Un café con Jesús. Flash sobre el Evangelio del XX domingo del tiempo ordinario
Jesús, cansado de tantos enfrentamientos con los maestros de la ley, decidió retirarse a Tiro y Sidón, que eran consideradas ciudades paganas. Allí ocurrió algo que ha narrado el evangelio de este domingo (Mt 15, 21-28) y que llevó a Jesús a alabar la fe de una mujer pagana, con la que, a mi juicio, se mostró demasiado duro. ¿O no? Ahora lo sabremos…
– De nuevo ha aparecido en tu vida el país de Tiro y Sidón -le he dicho una vez acomodados en la cafetería-. ¿Qué se te había perdido en aquellas ciudades pecadoras?

Acciones requeridas.
1. Enumera los nombres propios de personas y de ciudades que aparecen en el fragmento sobre el café con Jesús.
2. Retoma el relato del café con Jesús justo después de su última línea.

Datos proporcionados.

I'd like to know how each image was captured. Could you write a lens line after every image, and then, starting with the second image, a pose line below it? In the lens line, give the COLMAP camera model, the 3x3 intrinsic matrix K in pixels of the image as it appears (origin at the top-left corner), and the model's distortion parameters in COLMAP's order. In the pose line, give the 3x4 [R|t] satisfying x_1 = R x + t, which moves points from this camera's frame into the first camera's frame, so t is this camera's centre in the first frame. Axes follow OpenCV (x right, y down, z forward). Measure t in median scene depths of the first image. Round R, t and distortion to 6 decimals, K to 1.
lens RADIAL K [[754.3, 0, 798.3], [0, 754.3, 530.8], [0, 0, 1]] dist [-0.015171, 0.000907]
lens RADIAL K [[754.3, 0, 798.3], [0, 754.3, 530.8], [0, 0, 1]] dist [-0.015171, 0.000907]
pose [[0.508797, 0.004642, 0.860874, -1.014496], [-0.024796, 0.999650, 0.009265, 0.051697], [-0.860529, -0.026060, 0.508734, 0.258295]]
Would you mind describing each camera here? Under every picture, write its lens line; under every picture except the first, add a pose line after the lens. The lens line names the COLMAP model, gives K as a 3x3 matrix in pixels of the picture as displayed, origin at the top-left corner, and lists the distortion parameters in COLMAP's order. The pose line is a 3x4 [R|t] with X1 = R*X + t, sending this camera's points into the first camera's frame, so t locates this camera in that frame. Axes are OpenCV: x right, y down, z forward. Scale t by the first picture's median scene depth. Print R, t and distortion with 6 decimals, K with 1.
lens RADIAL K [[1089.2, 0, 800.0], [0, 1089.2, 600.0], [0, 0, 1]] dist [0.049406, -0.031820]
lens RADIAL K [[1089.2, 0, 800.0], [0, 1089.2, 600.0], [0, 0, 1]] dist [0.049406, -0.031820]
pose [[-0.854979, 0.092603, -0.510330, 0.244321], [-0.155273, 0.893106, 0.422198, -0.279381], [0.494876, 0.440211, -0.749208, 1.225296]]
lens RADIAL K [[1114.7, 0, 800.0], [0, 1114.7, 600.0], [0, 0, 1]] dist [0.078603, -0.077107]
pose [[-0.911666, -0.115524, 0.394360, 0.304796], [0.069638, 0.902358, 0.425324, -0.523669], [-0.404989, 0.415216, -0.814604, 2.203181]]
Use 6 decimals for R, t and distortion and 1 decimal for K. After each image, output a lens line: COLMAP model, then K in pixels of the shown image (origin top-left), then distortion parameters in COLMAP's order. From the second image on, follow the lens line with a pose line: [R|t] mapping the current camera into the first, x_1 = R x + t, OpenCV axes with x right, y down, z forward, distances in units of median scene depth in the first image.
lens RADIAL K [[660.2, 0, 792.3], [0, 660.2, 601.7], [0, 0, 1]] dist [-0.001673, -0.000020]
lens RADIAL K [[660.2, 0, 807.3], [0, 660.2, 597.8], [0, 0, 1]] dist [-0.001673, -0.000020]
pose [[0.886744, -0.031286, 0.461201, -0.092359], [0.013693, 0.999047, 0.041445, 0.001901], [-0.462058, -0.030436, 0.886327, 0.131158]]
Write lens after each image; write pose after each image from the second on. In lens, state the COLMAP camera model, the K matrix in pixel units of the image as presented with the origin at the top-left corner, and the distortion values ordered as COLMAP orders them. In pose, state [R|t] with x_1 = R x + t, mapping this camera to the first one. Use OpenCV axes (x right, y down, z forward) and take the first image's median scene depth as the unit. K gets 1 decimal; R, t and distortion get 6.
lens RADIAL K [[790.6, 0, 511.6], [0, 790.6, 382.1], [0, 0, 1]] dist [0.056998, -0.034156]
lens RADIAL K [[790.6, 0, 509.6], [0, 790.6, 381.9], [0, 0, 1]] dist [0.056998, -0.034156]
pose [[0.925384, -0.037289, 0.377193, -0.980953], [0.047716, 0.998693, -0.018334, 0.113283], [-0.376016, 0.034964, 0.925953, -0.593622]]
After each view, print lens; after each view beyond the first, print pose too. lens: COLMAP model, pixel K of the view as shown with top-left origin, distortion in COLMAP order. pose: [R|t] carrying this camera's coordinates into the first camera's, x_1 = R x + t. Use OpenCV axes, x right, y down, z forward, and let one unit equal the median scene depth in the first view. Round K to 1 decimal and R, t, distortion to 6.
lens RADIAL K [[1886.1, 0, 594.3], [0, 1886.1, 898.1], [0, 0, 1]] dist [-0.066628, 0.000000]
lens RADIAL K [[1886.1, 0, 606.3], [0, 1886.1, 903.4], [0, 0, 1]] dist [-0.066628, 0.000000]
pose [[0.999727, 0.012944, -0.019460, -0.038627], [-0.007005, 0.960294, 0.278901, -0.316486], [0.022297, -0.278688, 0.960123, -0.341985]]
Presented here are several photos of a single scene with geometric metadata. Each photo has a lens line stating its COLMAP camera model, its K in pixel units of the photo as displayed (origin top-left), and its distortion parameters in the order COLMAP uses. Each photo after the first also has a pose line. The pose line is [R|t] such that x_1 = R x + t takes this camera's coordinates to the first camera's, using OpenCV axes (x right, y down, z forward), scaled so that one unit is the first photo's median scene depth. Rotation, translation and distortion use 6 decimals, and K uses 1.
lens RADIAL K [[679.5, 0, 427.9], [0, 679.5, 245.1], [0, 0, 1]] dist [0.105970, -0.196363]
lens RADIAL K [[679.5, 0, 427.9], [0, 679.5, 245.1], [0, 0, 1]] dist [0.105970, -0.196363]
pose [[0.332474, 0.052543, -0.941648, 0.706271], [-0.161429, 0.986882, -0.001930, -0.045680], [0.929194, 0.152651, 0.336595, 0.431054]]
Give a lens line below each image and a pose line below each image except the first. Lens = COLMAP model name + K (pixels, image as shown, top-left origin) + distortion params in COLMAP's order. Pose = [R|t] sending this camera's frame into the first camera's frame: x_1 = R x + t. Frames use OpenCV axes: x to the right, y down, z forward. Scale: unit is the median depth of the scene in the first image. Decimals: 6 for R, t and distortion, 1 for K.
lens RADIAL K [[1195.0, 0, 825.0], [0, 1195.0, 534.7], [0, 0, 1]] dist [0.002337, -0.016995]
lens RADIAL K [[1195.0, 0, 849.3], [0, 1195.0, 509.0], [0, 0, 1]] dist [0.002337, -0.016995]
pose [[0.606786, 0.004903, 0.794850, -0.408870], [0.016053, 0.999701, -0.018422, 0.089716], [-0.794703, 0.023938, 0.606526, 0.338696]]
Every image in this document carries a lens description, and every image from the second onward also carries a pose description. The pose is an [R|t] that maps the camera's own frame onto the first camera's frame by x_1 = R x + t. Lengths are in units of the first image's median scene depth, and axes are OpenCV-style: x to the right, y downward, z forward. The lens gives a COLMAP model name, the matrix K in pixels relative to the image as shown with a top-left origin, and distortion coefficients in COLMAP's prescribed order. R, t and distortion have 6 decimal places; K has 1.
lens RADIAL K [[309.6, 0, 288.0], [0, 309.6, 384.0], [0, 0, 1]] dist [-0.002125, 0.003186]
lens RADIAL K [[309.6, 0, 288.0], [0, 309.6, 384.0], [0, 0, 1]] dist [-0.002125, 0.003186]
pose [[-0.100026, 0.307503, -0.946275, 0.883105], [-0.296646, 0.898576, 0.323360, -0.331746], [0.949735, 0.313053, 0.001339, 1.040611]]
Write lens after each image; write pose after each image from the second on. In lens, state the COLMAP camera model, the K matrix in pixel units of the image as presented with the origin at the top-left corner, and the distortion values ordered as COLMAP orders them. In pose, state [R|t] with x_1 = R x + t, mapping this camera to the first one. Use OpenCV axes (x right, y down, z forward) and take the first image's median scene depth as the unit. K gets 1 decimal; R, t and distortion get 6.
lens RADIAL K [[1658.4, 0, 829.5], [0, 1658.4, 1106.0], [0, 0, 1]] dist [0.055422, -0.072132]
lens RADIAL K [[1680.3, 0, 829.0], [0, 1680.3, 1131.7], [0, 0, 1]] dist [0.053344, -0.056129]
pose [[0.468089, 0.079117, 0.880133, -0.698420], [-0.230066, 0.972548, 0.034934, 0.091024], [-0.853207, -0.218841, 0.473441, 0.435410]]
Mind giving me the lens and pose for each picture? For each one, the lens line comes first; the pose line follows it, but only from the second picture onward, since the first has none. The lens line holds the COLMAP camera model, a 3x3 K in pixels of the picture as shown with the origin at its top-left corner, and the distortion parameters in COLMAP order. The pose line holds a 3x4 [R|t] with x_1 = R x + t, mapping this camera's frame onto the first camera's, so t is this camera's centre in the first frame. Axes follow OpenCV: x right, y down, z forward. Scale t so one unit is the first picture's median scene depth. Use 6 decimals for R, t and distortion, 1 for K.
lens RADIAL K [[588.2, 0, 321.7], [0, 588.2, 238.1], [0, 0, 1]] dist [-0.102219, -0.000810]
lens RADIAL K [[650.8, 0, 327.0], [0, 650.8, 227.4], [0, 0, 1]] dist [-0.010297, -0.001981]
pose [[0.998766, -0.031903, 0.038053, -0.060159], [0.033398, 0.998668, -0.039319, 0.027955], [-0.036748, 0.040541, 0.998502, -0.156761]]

Respuestas.
1. Jesús, Tiro, Sidón

2.
– ¿No recuerdas que son los enfermos los que necesitan del médico? -me ha respondido rápidamente-. Además, allí no había fariseos ni maestros de la ley con sus argucias un día tras otro. En algún momento yo tenía que descansar…
– Pero tampoco estuviste de brazos cruzados -he replicado y he tomado un sorbo de café-.
– No; pero lo que hice fue gratificante -me ha respondido sonriendo-.
– Pues a primera vista no me lo parece. Dejaste que aquella mujer cananea anduviera detrás de vosotros suplicando, tanto que los discípulos insistieron para que la atendieses, aunque no fuera más que para quitárosla de encima -he dicho moviendo la cabeza con gesto perplejo-. Permite que te diga que tu comportamiento con ella no cuadra contigo, ése no era tu estilo: decirle que no está bien echar a los perros el pan de los hijos parece una injuria.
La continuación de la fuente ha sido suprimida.